[Chart interpretation exercises]
··········

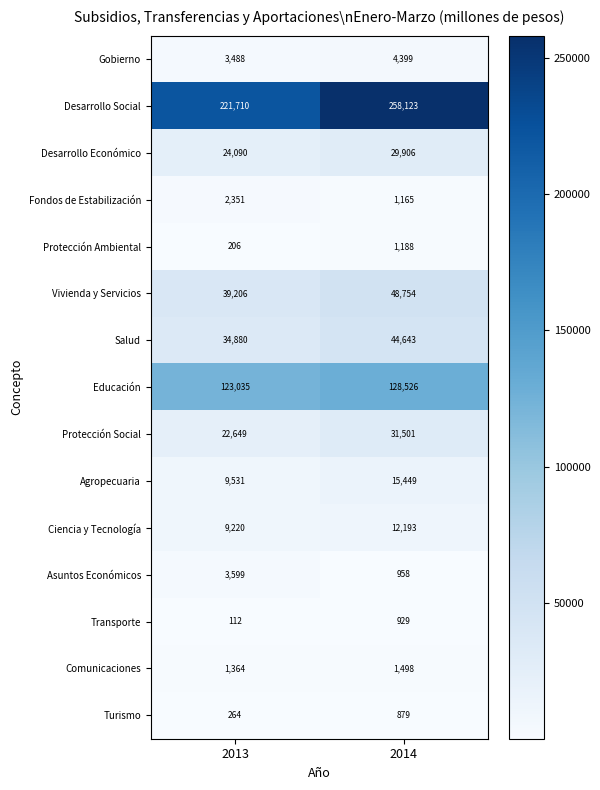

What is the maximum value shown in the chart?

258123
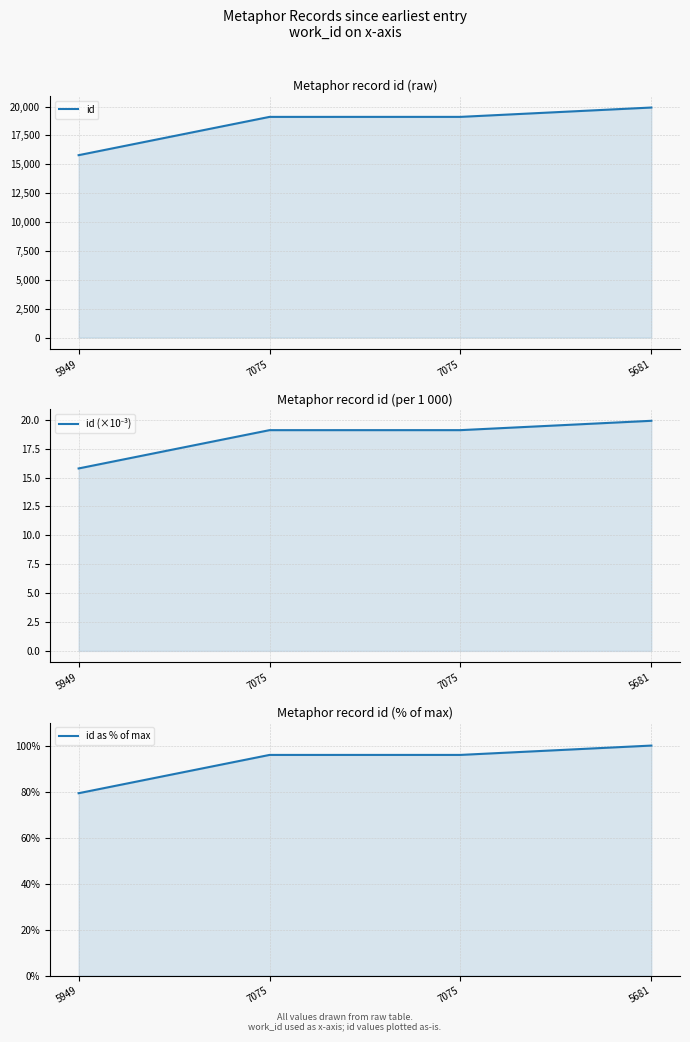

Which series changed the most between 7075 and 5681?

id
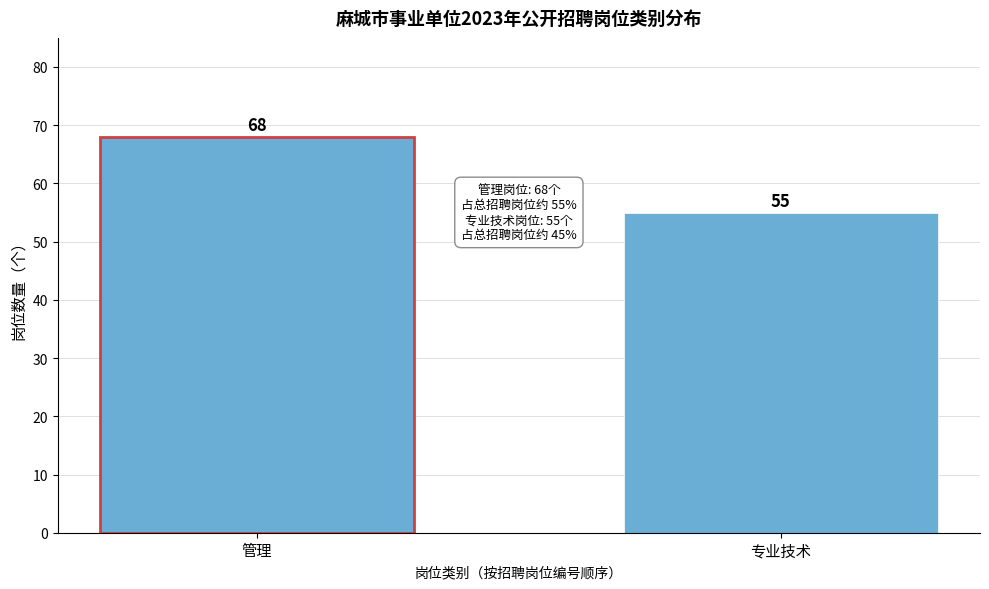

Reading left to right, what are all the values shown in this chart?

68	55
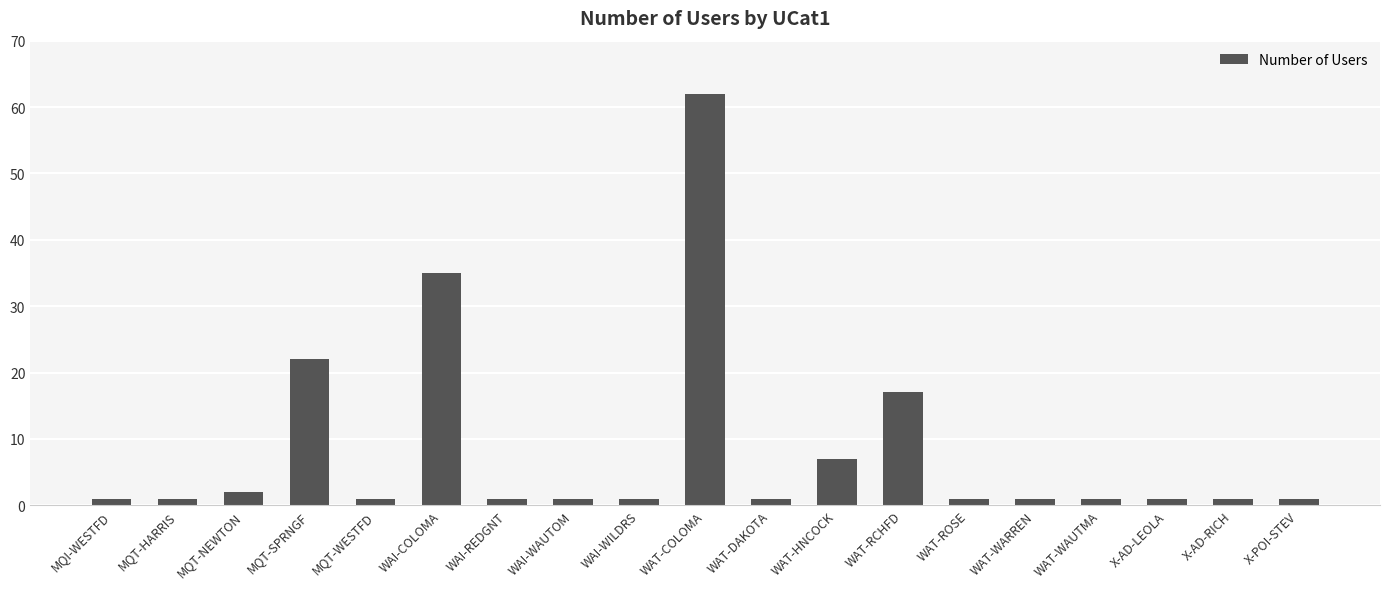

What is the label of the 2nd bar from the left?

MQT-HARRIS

··········

◆ Exercise brief
Reproduce every entry above word for word, omitting the pictures.

◆ Result for this exercise
What is the maximum value shown in the chart?

258123

Which series changed the most between 7075 and 5681?

id

Reading left to right, what are all the values shown in this chart?

68	55

What is the label of the 2nd bar from the left?

MQT-HARRIS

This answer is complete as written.